Page-level text extractions:
=== Section Start ===
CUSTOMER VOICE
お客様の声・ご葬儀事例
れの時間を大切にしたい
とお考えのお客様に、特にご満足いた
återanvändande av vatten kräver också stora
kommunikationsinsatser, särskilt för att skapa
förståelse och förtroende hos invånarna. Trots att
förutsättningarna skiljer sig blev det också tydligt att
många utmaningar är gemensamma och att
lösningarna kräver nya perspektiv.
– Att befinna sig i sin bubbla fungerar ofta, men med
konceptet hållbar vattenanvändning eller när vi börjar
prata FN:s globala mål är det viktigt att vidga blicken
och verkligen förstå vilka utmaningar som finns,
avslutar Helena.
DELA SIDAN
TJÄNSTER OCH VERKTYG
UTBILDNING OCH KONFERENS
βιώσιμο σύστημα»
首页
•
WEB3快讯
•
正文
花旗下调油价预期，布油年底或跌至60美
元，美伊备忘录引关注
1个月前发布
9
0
=== Section End ===
=== Section Start ===
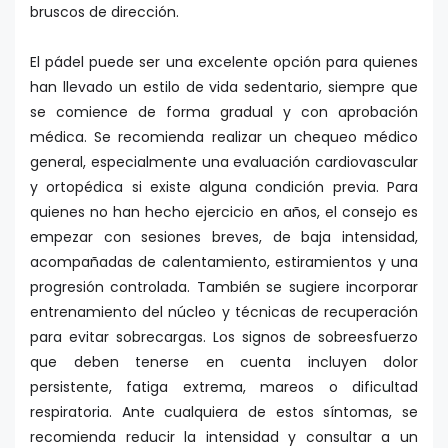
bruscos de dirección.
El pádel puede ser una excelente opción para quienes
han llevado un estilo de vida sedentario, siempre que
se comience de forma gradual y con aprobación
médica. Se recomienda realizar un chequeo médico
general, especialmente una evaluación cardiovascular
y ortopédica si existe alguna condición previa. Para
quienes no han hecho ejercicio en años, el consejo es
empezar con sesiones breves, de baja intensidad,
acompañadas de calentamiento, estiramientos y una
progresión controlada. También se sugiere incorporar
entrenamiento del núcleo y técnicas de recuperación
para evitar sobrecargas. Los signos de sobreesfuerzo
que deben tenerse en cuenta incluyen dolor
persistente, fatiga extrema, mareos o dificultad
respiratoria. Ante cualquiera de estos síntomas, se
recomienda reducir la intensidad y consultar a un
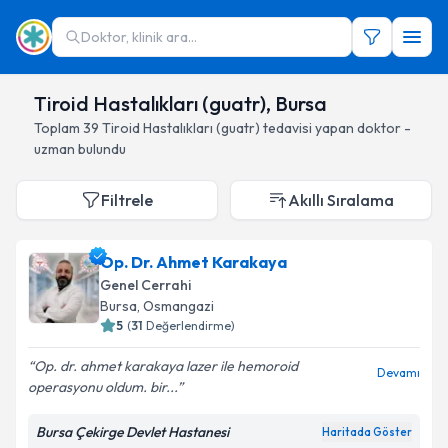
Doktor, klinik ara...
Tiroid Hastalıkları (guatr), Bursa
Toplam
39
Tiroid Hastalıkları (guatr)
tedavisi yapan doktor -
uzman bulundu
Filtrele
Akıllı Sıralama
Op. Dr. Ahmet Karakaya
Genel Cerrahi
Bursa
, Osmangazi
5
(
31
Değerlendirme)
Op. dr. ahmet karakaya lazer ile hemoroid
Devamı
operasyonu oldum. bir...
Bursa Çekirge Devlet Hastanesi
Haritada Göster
=== Section End ===
### WORK INSTRUCTION
Within the entries above, the lines from the one containing "y ortopédica si" through the one containing "Genel Cerrahi" are to be transcribed exactly, ends included, pictures excluded.

### RESULT
y ortopédica si existe alguna condición previa. Para
quienes no han hecho ejercicio en años, el consejo es
empezar con sesiones breves, de baja intensidad,
acompañadas de calentamiento, estiramientos y una
progresión controlada. También se sugiere incorporar
entrenamiento del núcleo y técnicas de recuperación
para evitar sobrecargas. Los signos de sobreesfuerzo
que deben tenerse en cuenta incluyen dolor
persistente, fatiga extrema, mareos o dificultad
respiratoria. Ante cualquiera de estos síntomas, se
recomienda reducir la intensidad y consultar a un
Doktor, klinik ara...
Tiroid Hastalıkları (guatr), Bursa
Toplam
39
Tiroid Hastalıkları (guatr)
tedavisi yapan doktor -
uzman bulundu
Filtrele
Akıllı Sıralama
Op. Dr. Ahmet Karakaya
Genel Cerrahi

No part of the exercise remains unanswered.